When the New York Times runs a front page story detailing that the entire world rejects a Democrat president’s economic “solutions,” you can pretty much know for certain that those “solutions” must truly, truly suck.
But that is exactly what happened yesterday:
Here’s the main page of The New York Times:
And here is the New York Times story, via the San Jose Mercury News:
Obama’s economic view is rejected on world stage
By Sewell Chan, Sheryl Gay Stolberg and David E. Sanger
New York Times
SEOUL, South Korea — President Barack Obama’s hopes of emerging from his Asia trip with the twin victories of a free-trade agreement with South Korea and a unified approach to spurring global economic growth ran into resistance on all fronts Thursday, putting Obama at odds with his key allies and largest trading partners.
The most concrete trophy expected to emerge from the trip eluded his grasp: a long-delayed free trade agreement with South Korea, first negotiated by the Bush administration and then reopened by Obama, to have greater protections for U.S. workers.
And as officials frenetically tried to paper over differences among the Group of 20 members with a vaguely worded communique to be issued today, there was no way to avoid discussion of the fundamental differences of economic strategy.

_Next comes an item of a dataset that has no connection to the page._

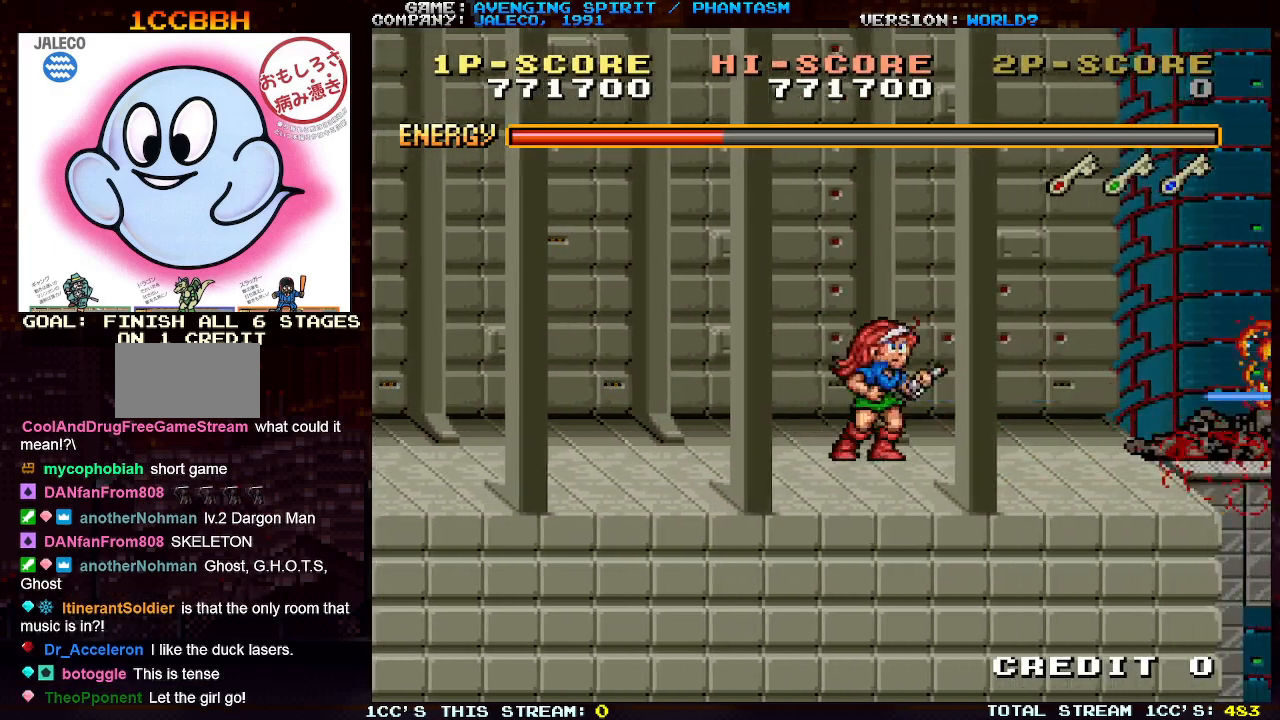
{"buttons": [], "left_stick": "right", "events": [[67, "SQUARE", "down"], [133, "SQUARE", "up"], [200, "SQUARE", "down"], [267, "SQUARE", "up"], [333, "left_stick", "right"]]}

After five largely harmonious meetings in the past two years to deal with the most severe downturn since the Great Depression, major disputes broke out between Washington and China, Britain, Germany and Brazil.

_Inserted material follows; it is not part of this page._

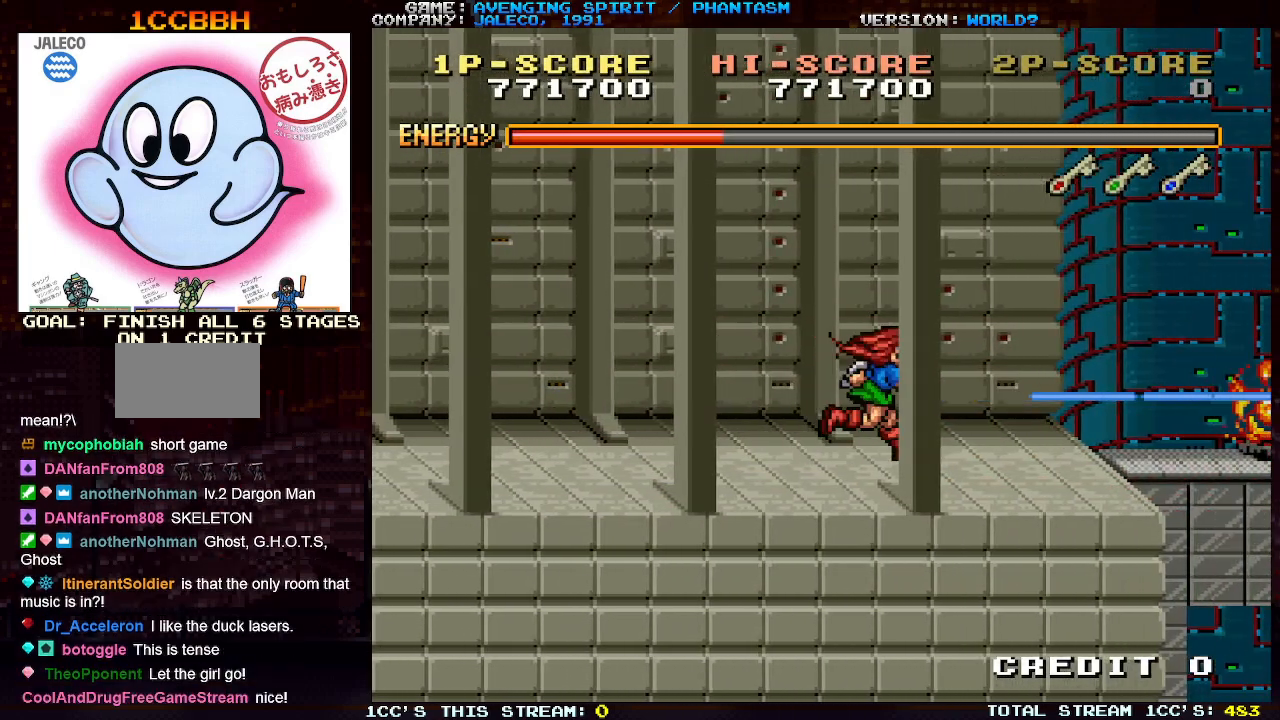
{"buttons": [], "left_stick": "down", "events": [[433, "SQUARE", "down"], [450, "left_stick", "down"], [500, "SQUARE", "up"]]}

Each rejected core elements of Obama’s strategy of stimulating growth before focusing on deficit reduction. Several major nations continued to accuse the Federal Reserve of deliberately devaluing the dollar last week in an effort to put the costs of America’s competitive troubles on trading partners, rather than taking politically tough measures to rein in spending at home.
The result was that Obama repeatedly found himself on the defensive. He and the South Korean president, Lee Myung-bak, had vowed to complete the trade pact by the time they met here; while Obama insisted that it would be resolved “in a matter of weeks,” without the pressure of a summit meeting, it was unclear how the hurdles on nontariff barriers to U.S. cars and beef would be resolved.
Obama’s meeting with China’s president, Hu Jintao, appeared to do little to break down Chinese resistance to accepting even nonbinding numerical targets for limiting China’s trade surplus. While Lael Brainard, the undersecretary of the Treasury for international affairs, said that the United States and China “have gotten to a good place” on rebalancing their trade, Chinese officials later archly reminded the Americans that as the issuers of the dollar, the main global reserve currency, they should consider the interests of the “global economy” as well as their own “national circumstances.”
Remember the European Union president saying the Obama stimulus was “a way to hell”? From the New York Times:
PARIS — The European Union’s crisis of leadership during the economic downturn was thrown into sharp relief on Wednesday, as the current president of the 27-nation bloc labeled President Obama’s emergency stimulus package “a way to hell” that will “undermine the stability of the global financial market.”
And the last two years proves he was right. And Obama very wrong.
And now the G-20 nations are agreeing with the American people in telling Obama to go to hell.